## [Stored items]
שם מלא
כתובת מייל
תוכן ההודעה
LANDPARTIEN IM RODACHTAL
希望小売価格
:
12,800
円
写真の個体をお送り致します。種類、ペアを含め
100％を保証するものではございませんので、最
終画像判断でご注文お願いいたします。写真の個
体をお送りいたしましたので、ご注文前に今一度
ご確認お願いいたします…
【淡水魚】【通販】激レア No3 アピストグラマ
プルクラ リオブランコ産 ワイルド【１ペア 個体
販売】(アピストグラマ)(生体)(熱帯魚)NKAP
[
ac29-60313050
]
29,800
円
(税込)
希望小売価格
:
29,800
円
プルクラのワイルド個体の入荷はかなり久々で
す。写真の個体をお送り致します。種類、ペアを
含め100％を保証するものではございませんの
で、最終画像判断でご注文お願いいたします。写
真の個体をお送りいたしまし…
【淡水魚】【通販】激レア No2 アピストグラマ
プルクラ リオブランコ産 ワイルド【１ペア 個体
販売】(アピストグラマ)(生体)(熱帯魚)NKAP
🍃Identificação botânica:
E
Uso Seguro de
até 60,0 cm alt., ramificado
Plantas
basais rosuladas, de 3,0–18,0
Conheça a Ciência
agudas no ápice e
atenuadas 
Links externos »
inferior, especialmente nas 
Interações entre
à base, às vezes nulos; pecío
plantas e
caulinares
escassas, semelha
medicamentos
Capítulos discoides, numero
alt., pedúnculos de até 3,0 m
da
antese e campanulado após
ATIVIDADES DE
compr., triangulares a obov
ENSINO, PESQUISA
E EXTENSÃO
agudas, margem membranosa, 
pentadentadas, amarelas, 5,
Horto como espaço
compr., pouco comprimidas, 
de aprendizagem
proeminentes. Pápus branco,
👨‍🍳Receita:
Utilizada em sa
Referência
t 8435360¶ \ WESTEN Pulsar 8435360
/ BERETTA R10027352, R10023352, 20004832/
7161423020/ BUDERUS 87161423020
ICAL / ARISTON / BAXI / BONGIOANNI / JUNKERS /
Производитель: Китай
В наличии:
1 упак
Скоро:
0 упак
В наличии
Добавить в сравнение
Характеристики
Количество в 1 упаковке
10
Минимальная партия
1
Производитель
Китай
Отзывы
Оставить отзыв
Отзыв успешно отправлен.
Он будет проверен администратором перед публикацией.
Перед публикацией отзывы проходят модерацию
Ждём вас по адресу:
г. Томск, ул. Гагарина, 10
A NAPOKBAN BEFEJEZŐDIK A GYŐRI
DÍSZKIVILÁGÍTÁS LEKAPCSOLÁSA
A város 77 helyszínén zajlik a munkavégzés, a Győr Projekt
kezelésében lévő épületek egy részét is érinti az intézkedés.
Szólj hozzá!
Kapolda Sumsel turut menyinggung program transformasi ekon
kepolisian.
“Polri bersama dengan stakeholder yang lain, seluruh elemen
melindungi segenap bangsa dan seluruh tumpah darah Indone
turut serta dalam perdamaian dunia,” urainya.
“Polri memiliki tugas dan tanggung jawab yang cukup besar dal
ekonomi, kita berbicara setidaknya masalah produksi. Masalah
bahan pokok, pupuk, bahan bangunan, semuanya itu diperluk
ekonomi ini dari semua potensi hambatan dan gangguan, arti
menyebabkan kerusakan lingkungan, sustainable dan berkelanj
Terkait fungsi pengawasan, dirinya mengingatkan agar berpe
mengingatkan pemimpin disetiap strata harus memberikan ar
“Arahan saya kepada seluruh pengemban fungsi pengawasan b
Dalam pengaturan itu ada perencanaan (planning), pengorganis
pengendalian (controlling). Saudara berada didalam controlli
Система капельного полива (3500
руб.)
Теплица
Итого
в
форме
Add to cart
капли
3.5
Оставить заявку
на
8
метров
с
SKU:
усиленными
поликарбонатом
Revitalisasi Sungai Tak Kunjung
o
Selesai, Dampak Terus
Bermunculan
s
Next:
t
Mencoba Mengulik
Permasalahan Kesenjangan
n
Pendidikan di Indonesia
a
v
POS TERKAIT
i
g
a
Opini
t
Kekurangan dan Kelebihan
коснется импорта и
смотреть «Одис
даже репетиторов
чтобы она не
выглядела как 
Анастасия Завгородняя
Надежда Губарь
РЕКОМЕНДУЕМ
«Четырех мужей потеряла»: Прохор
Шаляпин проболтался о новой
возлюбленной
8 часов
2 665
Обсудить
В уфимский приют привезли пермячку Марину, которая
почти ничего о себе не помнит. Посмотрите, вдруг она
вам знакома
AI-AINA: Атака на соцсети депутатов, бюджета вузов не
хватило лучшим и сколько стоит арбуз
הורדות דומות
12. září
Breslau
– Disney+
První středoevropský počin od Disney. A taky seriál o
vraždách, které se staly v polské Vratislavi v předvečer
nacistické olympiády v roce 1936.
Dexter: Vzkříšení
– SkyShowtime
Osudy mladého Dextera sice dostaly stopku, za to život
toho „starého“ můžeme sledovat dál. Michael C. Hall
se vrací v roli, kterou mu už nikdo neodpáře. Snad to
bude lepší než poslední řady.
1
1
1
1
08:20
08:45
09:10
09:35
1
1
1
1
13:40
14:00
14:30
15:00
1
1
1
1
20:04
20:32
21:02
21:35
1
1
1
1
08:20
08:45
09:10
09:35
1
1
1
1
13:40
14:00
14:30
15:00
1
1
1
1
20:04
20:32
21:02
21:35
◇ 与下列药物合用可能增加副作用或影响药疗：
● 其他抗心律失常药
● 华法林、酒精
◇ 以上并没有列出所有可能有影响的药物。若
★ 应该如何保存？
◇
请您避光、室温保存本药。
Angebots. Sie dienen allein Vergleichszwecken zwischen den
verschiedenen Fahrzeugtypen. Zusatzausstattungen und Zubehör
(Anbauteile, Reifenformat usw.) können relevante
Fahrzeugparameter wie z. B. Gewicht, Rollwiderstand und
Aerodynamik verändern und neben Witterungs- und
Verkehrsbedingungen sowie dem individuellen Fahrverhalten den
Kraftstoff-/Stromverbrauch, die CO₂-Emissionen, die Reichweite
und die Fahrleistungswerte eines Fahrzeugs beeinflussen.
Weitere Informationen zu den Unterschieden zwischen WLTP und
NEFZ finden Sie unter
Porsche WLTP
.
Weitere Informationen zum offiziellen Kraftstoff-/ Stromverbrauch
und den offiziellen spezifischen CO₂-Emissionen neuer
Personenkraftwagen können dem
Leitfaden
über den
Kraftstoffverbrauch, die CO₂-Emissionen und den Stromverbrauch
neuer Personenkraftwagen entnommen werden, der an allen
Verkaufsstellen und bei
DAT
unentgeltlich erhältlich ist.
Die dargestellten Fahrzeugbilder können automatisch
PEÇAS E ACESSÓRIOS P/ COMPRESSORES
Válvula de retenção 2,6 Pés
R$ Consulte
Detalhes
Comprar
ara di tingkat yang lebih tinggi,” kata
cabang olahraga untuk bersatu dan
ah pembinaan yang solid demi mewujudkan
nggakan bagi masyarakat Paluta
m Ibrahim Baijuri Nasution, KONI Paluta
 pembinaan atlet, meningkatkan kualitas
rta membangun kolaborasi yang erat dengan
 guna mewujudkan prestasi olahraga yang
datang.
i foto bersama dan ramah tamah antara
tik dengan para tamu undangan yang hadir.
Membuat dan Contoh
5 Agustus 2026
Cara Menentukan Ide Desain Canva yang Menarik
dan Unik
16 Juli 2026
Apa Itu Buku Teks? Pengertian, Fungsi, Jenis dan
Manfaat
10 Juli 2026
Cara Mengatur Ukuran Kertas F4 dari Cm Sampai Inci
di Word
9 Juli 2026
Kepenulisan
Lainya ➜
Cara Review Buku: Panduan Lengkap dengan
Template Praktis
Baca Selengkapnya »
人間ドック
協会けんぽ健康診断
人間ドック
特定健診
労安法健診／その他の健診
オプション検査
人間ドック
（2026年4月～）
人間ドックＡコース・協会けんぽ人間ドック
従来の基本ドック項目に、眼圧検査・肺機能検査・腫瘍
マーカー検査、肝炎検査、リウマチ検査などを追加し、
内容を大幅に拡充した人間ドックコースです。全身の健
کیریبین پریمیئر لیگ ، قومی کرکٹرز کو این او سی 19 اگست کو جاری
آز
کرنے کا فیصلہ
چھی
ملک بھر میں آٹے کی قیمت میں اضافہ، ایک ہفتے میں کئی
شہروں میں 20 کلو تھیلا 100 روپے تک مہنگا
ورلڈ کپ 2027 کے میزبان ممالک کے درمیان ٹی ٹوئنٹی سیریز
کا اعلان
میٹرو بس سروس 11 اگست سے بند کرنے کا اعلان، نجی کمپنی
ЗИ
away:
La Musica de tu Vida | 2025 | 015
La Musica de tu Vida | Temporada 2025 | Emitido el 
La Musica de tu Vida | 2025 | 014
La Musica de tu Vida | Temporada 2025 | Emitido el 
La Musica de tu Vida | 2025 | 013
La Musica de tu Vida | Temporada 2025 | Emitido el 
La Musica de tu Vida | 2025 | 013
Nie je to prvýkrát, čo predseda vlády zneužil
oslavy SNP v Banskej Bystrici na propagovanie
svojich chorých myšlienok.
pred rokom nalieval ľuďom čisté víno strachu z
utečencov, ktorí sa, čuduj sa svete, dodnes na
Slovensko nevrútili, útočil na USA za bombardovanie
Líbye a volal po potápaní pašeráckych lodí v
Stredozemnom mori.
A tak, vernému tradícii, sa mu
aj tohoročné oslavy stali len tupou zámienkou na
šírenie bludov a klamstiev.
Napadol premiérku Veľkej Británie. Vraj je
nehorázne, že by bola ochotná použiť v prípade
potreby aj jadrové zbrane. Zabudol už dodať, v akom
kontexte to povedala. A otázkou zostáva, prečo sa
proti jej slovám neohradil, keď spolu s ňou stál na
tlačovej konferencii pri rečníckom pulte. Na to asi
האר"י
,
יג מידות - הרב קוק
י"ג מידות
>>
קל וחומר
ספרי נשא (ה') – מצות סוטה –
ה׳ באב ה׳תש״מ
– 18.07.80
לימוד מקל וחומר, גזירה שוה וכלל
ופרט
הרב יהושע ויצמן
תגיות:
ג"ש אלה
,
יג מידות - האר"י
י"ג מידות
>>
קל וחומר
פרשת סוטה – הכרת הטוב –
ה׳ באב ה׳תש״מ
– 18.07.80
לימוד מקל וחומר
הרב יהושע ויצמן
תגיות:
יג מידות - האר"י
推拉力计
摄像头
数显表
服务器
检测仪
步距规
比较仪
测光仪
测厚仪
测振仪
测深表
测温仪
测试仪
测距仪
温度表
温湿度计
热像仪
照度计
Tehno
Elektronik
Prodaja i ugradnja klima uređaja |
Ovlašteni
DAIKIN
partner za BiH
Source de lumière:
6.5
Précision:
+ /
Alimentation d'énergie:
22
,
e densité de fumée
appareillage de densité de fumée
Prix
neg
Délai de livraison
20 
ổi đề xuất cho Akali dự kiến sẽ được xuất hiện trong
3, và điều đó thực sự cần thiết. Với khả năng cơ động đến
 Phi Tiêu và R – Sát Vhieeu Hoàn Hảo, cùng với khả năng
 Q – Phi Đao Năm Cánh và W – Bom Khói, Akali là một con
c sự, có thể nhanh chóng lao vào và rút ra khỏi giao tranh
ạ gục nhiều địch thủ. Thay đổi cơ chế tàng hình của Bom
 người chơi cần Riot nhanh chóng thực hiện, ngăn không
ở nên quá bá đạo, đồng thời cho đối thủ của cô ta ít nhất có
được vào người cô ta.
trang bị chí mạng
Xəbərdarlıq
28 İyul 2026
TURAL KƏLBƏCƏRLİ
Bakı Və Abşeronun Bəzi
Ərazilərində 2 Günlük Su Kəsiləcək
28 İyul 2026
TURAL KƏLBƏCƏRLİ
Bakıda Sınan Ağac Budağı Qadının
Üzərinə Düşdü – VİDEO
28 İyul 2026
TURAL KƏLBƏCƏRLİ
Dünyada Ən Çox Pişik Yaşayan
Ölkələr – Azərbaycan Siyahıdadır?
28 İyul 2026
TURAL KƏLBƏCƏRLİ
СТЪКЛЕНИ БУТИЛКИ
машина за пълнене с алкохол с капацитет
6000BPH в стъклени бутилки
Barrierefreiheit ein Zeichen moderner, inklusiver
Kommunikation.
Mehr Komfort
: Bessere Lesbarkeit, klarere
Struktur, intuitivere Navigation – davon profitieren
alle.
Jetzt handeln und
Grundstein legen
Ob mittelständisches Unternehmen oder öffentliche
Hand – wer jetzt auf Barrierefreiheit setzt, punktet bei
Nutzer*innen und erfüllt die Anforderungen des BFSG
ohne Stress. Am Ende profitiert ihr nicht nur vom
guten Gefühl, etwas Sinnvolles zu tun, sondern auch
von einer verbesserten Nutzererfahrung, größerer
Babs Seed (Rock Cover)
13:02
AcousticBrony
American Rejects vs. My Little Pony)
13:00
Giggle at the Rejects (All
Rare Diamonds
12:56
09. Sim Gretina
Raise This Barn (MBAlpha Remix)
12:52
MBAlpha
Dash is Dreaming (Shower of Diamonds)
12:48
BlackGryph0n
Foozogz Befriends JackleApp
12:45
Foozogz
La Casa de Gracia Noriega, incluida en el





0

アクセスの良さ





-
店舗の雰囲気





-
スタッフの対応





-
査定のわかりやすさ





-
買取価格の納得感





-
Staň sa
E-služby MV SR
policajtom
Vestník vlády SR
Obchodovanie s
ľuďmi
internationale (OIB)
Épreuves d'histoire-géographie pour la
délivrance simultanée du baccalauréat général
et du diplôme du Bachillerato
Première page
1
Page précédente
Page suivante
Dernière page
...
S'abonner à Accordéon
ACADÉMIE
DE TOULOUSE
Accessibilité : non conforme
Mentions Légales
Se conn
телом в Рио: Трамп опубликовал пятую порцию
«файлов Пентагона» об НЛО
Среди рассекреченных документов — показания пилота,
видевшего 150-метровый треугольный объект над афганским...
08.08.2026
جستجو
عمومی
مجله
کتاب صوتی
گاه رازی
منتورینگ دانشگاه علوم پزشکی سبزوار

## [AIM OF THE TASK]
Among the entries above, which lines include "写真の個体をお送り致します"? List them all.

## [SOLUTION TO THE EXERCISE]
写真の個体をお送り致します。種類、ペアを含め
す。写真の個体をお送り致します。種類、ペアを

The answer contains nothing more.